[Records contained in a dataset]

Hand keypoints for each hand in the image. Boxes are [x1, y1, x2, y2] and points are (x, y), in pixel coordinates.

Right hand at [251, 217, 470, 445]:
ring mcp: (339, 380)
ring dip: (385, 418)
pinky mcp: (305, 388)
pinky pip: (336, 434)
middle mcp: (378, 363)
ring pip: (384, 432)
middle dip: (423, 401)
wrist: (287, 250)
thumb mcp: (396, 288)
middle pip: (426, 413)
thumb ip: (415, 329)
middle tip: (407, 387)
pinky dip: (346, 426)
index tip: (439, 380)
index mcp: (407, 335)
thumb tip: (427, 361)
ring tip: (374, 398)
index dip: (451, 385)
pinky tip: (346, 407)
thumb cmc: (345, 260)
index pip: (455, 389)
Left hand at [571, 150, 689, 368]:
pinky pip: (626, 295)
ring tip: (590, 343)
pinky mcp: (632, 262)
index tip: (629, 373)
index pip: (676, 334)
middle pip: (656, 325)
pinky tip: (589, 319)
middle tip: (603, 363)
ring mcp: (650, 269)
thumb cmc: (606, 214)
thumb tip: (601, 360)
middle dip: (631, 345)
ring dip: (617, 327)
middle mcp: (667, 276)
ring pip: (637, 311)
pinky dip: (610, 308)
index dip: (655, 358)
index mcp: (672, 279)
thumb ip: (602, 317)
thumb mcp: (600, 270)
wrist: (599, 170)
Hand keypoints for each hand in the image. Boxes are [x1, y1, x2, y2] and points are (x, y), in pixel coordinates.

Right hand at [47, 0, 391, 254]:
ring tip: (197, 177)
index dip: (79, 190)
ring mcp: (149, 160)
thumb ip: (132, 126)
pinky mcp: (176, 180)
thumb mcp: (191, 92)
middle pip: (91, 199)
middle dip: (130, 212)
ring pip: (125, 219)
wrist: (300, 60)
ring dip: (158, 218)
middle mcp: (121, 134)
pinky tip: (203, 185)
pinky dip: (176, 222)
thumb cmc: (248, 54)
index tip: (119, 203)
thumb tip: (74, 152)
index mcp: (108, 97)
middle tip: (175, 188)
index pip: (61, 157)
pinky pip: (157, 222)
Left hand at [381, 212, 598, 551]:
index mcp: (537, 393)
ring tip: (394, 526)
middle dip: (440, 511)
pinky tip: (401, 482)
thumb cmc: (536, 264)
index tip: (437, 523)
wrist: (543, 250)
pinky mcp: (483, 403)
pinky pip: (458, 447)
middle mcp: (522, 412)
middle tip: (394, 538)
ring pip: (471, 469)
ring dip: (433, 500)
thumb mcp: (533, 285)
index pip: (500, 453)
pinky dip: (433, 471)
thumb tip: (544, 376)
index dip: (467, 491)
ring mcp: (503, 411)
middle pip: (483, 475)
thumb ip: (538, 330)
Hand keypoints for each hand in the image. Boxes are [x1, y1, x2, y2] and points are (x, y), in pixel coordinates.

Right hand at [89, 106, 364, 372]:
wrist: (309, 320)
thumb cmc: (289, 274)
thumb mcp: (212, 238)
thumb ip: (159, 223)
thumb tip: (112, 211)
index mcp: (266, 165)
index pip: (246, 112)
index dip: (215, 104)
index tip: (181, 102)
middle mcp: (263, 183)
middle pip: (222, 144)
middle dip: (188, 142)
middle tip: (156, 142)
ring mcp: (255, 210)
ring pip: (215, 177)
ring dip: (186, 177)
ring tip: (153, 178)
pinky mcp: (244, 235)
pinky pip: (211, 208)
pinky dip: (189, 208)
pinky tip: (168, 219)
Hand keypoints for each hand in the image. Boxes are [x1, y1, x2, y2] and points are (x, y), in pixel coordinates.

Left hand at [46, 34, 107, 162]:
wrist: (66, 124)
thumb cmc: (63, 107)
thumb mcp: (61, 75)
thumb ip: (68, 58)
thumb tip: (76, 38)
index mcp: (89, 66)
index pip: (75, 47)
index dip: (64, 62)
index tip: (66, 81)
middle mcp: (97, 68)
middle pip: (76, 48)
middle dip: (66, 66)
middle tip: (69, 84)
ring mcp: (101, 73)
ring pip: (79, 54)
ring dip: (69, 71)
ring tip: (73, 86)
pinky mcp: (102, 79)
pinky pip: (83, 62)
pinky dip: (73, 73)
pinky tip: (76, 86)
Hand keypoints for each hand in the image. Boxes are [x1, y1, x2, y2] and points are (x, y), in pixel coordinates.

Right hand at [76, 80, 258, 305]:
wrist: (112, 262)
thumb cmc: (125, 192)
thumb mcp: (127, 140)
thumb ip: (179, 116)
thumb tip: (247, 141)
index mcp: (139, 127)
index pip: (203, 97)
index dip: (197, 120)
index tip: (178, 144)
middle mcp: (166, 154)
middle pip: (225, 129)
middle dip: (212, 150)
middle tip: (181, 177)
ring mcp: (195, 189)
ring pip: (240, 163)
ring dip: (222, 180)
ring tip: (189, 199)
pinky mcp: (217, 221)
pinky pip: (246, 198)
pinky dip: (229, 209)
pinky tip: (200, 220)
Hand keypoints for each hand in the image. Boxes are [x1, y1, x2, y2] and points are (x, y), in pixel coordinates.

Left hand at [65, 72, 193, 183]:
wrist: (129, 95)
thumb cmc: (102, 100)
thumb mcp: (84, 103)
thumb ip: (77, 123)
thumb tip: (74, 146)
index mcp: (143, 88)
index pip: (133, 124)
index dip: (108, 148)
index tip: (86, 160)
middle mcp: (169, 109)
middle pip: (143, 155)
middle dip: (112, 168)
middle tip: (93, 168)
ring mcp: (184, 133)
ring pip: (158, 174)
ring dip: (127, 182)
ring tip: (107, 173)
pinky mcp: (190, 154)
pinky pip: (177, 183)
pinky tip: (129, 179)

• Task prompt
With "Right" as the word to match, copy each line of the records that has it.

• Solution to the exercise
Right hand at [251, 217, 470, 445]:
Right hand at [47, 0, 391, 254]:
Right hand at [89, 106, 364, 372]:
Right hand at [76, 80, 258, 305]:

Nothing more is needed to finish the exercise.